15 Then Samuel said to Saul, “The Lord sent me to anoint you as king over His people, over Israel; now therefore, listen to the [a]words of the Lord. 2 Thus says the Lord of hosts, ‘I will [b]punish Amalek for what he did to Israel, how he set himself against him on the way while he was coming up from Egypt. 3 Now go and strike Amalek and utterly destroy all that he has, and do not spare him; but put to death both man and woman, child and infant, ox and sheep, camel and donkey.’”
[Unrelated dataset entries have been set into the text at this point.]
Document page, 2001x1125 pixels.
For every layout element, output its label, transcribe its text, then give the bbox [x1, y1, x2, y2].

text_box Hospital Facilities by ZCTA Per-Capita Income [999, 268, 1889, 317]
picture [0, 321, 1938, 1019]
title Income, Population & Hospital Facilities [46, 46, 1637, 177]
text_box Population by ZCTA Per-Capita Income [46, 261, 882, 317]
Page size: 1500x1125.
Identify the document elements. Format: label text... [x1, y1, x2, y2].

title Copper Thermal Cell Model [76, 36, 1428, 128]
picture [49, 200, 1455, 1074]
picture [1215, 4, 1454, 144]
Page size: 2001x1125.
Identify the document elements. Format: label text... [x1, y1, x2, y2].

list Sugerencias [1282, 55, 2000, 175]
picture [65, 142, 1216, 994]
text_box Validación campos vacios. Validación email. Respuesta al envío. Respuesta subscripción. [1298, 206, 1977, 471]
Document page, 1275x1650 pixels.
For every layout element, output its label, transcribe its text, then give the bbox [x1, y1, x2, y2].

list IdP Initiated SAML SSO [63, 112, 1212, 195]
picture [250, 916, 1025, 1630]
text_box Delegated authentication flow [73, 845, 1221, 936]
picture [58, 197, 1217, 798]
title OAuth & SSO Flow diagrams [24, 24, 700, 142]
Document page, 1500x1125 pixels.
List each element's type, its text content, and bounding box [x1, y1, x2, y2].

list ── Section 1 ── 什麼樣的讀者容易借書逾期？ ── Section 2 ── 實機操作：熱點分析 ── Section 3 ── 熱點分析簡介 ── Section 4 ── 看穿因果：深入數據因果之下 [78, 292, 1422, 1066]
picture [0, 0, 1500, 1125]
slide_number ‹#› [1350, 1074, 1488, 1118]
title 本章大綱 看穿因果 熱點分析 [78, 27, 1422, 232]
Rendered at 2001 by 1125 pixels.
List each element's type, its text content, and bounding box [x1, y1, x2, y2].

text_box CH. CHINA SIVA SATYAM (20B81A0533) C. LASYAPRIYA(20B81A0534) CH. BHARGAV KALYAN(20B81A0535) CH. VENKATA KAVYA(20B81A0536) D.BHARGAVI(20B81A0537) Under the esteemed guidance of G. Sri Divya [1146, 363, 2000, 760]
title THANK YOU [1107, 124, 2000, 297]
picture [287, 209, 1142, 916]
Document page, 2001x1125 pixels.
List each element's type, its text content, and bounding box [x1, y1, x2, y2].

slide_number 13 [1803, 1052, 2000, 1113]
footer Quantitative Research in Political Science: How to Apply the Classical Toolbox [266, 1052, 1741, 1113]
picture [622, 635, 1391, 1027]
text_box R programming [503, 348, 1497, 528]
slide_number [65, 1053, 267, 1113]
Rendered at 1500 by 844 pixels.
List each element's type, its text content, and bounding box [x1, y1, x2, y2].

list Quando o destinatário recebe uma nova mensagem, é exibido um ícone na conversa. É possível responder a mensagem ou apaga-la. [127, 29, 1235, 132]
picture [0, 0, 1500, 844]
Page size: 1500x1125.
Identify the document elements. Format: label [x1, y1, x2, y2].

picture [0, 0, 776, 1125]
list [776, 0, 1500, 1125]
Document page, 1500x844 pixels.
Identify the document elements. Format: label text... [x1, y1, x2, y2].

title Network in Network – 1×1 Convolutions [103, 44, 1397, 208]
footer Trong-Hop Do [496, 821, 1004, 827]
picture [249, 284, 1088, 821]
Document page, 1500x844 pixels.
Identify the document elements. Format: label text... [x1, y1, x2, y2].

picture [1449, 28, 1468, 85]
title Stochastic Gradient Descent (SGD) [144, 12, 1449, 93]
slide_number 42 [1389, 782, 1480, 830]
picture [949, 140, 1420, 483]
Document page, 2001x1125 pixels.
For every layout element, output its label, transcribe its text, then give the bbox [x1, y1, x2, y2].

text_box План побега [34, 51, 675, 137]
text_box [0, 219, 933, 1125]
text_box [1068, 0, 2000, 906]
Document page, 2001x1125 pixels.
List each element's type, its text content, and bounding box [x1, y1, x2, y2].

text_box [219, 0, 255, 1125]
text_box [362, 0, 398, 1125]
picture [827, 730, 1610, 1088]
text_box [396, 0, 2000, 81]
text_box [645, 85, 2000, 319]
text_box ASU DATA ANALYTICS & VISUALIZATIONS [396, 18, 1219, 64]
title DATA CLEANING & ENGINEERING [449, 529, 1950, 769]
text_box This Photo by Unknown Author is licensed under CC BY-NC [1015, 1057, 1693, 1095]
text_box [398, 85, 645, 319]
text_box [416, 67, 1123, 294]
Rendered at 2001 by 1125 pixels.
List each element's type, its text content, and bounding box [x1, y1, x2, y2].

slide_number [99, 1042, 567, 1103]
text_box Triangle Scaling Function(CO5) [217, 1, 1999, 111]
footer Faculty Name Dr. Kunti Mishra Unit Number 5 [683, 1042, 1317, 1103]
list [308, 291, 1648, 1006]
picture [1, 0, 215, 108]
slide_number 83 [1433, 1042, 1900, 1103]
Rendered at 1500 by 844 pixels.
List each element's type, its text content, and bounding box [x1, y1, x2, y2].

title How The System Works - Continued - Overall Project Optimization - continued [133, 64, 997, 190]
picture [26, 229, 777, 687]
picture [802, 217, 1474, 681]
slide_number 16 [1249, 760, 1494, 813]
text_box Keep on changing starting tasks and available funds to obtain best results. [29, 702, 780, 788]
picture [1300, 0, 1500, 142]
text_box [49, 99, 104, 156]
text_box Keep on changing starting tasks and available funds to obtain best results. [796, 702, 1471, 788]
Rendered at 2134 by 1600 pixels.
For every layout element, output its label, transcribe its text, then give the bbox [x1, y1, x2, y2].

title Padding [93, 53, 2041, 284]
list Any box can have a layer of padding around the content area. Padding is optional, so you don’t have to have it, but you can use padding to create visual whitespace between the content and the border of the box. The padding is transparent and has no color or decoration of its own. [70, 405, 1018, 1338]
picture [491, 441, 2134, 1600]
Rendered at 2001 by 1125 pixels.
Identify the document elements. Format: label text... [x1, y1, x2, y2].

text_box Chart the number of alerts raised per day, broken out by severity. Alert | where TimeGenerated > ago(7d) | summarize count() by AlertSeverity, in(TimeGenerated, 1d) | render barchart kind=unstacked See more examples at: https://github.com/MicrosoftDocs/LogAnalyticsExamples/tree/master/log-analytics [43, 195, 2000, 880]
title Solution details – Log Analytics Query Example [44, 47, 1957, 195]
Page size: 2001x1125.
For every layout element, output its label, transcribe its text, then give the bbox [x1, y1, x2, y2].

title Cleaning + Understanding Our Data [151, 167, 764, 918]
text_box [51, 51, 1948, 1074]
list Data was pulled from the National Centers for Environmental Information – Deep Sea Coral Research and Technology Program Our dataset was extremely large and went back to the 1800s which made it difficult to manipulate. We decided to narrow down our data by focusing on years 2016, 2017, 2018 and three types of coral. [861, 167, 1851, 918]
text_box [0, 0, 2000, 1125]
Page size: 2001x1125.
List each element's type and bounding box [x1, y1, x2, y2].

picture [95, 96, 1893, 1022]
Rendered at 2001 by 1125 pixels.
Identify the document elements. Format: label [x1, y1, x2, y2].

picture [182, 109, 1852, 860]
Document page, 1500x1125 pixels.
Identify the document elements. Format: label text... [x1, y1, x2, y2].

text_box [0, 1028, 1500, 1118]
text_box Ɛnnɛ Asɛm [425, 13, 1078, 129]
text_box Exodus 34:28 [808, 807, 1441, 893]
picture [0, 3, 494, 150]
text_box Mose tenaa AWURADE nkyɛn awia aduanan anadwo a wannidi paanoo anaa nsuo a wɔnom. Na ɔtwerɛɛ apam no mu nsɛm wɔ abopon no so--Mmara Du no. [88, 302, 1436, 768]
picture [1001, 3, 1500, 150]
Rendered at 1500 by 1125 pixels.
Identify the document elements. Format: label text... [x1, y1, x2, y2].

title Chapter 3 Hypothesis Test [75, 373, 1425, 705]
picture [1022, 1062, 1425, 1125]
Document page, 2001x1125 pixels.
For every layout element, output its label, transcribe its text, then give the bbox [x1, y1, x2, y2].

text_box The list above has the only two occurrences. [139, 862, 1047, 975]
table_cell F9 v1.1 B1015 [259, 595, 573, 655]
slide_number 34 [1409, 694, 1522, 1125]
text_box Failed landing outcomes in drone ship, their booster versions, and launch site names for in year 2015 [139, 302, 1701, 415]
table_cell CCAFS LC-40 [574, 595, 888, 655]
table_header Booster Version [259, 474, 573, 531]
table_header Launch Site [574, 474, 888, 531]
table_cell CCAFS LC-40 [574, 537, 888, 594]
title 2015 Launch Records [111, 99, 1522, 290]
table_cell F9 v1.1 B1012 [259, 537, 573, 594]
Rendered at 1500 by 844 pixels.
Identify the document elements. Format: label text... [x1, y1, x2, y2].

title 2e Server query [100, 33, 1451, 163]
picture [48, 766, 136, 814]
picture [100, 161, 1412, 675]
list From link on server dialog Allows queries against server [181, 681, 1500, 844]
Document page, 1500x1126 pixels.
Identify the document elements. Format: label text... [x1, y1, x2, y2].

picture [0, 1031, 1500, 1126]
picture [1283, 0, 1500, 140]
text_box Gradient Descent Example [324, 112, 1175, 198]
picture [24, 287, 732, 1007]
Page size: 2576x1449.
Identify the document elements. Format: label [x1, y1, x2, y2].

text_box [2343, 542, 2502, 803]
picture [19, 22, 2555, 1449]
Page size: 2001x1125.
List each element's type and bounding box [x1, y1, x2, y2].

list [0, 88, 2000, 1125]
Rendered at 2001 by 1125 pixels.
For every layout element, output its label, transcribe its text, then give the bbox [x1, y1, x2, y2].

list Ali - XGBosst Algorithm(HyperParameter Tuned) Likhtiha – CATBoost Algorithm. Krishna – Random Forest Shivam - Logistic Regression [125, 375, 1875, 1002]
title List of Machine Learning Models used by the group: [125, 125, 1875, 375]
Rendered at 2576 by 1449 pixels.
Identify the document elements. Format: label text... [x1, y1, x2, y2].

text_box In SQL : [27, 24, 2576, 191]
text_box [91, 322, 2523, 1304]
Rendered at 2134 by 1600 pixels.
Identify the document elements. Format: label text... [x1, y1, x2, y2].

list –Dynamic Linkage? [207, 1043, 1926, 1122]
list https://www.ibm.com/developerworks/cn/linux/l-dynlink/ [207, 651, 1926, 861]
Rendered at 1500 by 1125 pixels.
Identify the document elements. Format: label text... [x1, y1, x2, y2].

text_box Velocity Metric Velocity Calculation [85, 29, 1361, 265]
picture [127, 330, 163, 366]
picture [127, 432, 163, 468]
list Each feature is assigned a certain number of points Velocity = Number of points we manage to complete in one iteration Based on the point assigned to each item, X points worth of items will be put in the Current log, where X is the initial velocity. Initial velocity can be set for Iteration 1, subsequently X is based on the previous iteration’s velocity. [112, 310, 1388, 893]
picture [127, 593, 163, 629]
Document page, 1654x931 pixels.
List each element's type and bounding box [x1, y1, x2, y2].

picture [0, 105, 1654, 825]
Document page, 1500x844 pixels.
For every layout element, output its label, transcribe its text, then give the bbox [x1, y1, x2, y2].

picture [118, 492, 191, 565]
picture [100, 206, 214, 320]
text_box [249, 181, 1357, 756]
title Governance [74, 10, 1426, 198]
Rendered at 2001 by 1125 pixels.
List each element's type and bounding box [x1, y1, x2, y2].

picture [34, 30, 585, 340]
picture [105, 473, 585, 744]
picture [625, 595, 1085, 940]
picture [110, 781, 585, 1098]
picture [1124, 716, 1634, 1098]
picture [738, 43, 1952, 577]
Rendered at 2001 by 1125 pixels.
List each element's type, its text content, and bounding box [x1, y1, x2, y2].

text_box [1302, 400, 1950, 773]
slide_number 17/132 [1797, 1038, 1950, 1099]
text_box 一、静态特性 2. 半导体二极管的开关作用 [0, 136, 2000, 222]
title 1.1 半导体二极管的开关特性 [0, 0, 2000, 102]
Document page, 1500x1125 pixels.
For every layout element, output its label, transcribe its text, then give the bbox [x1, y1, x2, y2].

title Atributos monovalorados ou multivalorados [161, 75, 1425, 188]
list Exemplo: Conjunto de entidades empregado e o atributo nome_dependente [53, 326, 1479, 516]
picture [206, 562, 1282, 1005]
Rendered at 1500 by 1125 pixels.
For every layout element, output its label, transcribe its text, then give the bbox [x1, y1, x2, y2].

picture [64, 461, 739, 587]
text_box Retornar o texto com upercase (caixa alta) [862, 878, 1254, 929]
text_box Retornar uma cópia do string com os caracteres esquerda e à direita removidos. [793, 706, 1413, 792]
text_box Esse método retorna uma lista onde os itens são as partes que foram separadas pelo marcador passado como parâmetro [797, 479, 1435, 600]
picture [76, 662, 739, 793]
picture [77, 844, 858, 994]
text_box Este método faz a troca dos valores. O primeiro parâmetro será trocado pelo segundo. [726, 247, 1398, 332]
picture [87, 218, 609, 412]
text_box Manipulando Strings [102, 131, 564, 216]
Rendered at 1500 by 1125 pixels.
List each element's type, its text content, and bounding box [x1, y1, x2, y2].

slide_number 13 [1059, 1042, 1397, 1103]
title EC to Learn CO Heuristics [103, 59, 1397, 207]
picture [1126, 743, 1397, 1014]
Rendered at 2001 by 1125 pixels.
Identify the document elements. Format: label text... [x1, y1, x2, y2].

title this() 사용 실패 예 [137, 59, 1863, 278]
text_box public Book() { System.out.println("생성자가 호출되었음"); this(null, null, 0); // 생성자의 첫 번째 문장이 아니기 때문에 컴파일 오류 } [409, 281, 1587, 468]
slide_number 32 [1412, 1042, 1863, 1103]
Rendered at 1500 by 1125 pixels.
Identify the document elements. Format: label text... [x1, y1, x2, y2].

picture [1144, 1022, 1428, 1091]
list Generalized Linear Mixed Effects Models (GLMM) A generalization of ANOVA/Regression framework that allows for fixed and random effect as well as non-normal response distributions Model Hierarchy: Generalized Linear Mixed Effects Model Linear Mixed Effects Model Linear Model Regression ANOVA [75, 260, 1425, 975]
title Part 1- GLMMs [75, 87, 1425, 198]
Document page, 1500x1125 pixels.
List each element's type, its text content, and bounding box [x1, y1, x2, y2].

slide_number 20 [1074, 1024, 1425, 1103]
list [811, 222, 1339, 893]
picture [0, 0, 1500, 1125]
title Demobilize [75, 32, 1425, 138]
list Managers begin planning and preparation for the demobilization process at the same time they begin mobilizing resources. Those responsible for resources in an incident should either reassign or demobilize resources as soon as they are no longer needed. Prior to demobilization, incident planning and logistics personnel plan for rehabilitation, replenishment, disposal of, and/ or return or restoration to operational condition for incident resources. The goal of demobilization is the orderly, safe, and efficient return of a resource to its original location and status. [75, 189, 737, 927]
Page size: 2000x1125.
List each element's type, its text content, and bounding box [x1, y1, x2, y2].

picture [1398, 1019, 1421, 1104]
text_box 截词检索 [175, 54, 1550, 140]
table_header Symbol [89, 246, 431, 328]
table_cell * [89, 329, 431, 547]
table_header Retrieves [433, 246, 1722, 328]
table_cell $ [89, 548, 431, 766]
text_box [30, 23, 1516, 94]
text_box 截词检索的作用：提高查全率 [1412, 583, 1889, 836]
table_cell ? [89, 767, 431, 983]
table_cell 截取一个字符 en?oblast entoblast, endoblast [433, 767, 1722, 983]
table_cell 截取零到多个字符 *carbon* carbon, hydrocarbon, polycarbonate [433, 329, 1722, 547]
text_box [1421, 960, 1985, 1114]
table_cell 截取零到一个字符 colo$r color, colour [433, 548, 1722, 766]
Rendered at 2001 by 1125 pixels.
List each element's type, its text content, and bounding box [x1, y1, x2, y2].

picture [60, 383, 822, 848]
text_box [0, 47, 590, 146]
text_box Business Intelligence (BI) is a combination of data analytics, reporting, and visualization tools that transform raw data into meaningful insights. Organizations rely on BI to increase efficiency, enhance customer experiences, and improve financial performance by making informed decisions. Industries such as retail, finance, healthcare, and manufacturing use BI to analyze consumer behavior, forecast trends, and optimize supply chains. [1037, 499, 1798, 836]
4 Then Saul summoned the people and [c]numbered them in Telaim, 200,000 foot soldiers and 10,000 men of Judah. 5 Saul came to the city of Amalek and set an ambush in the valley. 6 Saul said to the Kenites, “Go, depart, go down from among the Amalekites, so that I do not destroy you with them; for you showed kindness to all the sons of Israel when they came up from Egypt.” So the Kenites departed from among the Amalekites. 7 So Saul [d]defeated the Amalekites, from Havilah as you go to Shur, which is [e]east of Egypt. 8 He captured Agag the king of the Amalekites alive, and utterly destroyed all the people with the edge of the sword. 9 But Saul and the people spared Agag and the best of the sheep, the oxen, the fatlings, the lambs, and all that was good, and were not willing to destroy them utterly; but everything despised and worthless, that they utterly destroyed.
It’s not as if Samuel was unclear when conveying God’s instructions, but somehow Saul and the people decided they wanted to keep the spoils and only destroy the worthless stuff.
This would have been standard fare for any other battle, but for God’s instructions. We may not always understand why God asks us to do something, but He always has a plan in mind. Disobeying God is risky business, and while Saul would never know the full consequences of his actions, the Israelites would face multiple trials as a result of their failure on this day.
While our finite minds don’t always grasp it, the God who created everything, who knows all of time, He knows what is best for us!